___ Data records ___

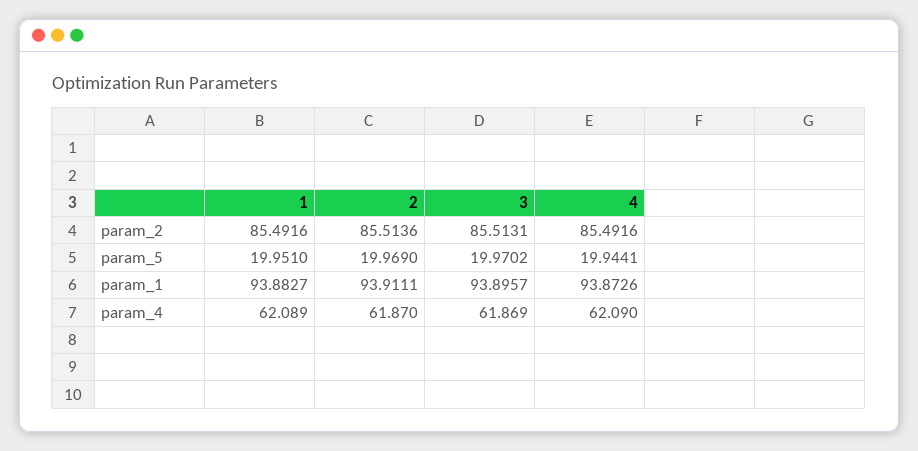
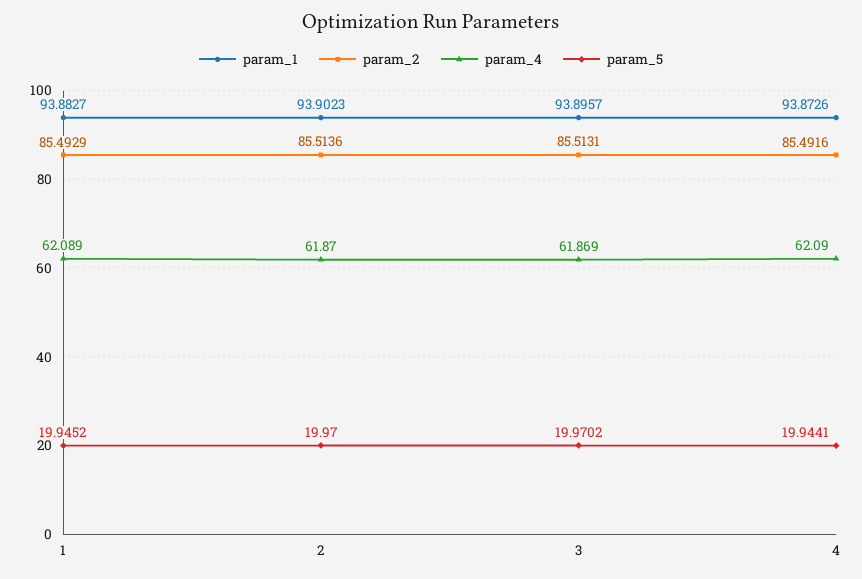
  {
    "param_2": {
-     "1": 85.4916,
+     "1": 85.4929,
      "2": 85.5136,
      "3": 85.5131,
      "4": 85.4916
    },
    "param_5": {
-     "1": 19.951,
+     "1": 19.9452,
-     "2": 19.969,
+     "2": 19.97,
      "3": 19.9702,
      "4": 19.9441
    },
    "param_1": {
      "1": 93.8827,
-     "2": 93.9111,
+     "2": 93.9023,
      "3": 93.8957,
      "4": 93.8726
    },
    "param_4": {
      "1": 62.089,
      "2": 61.87,
      "3": 61.869,
      "4": 62.09
    }
  }

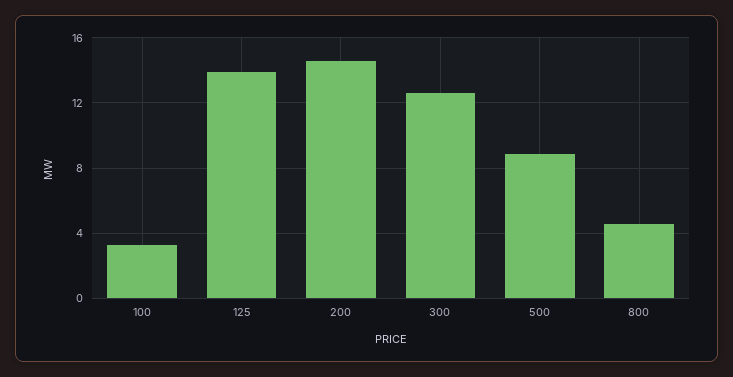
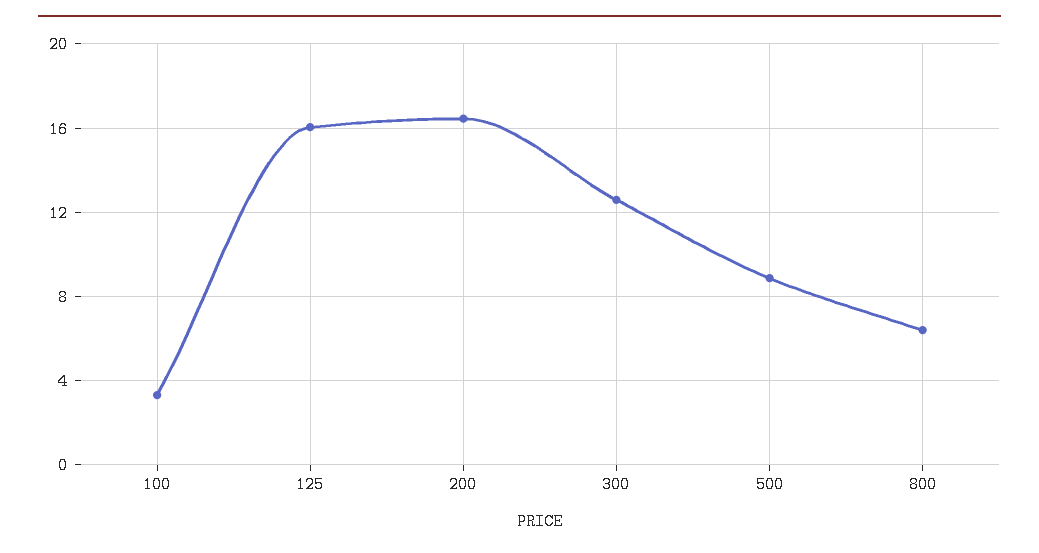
  {
    "100": 3.5,
-   "125": 14,
+   "125": 16,
-   "200": 14.5,
+   "200": 16.5,
    "300": 12.5,
    "500": 9,
-   "800": 4.5
+   "800": 6.5
  }

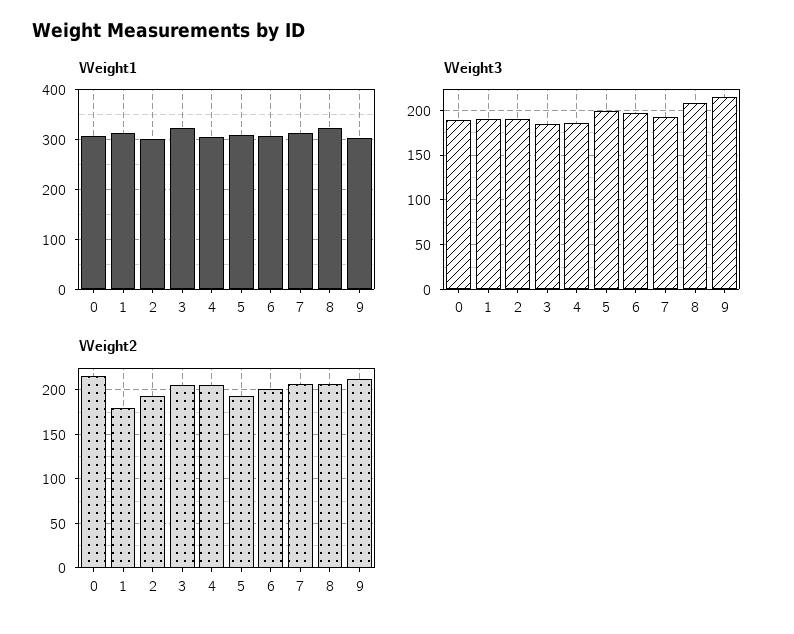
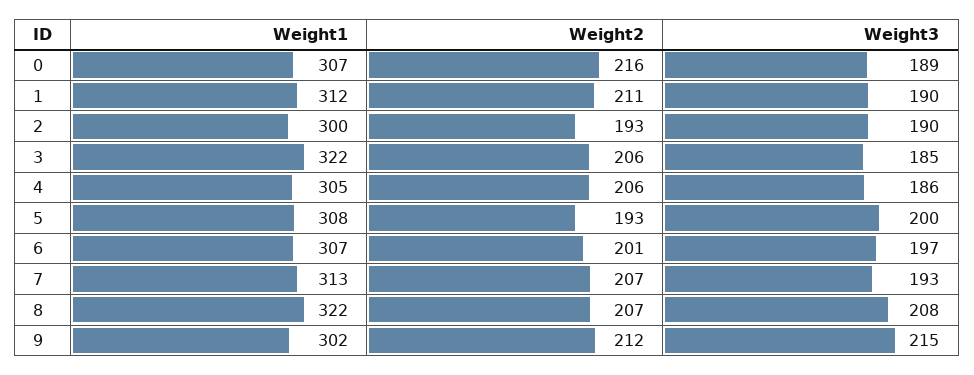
  {
    "Weight1": {
      "0": 307,
      "1": 312,
      "2": 300,
      "3": 322,
      "4": 305,
      "5": 308,
      "6": 307,
      "7": 313,
      "8": 322,
      "9": 302
    },
    "Weight3": {
      "0": 189,
      "1": 190,
      "2": 190,
      "3": 185,
      "4": 186,
      "5": 200,
      "6": 197,
      "7": 193,
      "8": 208,
      "9": 215
    },
    "Weight2": {
      "0": 216,
-     "1": 180,
+     "1": 211,
      "2": 193,
      "3": 206,
      "4": 206,
      "5": 193,
      "6": 201,
      "7": 207,
      "8": 207,
      "9": 212
    }
  }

___

Since only the text is needed, retype the data above exactly and omit the pictures.

  {
    "param_2": {
-     "1": 85.4916,
+     "1": 85.4929,
      "2": 85.5136,
      "3": 85.5131,
      "4": 85.4916
    },
    "param_5": {
-     "1": 19.951,
+     "1": 19.9452,
-     "2": 19.969,
+     "2": 19.97,
      "3": 19.9702,
      "4": 19.9441
    },
    "param_1": {
      "1": 93.8827,
-     "2": 93.9111,
+     "2": 93.9023,
      "3": 93.8957,
      "4": 93.8726
    },
    "param_4": {
      "1": 62.089,
      "2": 61.87,
      "3": 61.869,
      "4": 62.09
    }
  }

  {
    "100": 3.5,
-   "125": 14,
+   "125": 16,
-   "200": 14.5,
+   "200": 16.5,
    "300": 12.5,
    "500": 9,
-   "800": 4.5
+   "800": 6.5
  }

  {
    "Weight1": {
      "0": 307,
      "1": 312,
      "2": 300,
      "3": 322,
      "4": 305,
      "5": 308,
      "6": 307,
      "7": 313,
      "8": 322,
      "9": 302
    },
    "Weight3": {
      "0": 189,
      "1": 190,
      "2": 190,
      "3": 185,
      "4": 186,
      "5": 200,
      "6": 197,
      "7": 193,
      "8": 208,
      "9": 215
    },
    "Weight2": {
      "0": 216,
-     "1": 180,
+     "1": 211,
      "2": 193,
      "3": 206,
      "4": 206,
      "5": 193,
      "6": 201,
      "7": 207,
      "8": 207,
      "9": 212
    }
  }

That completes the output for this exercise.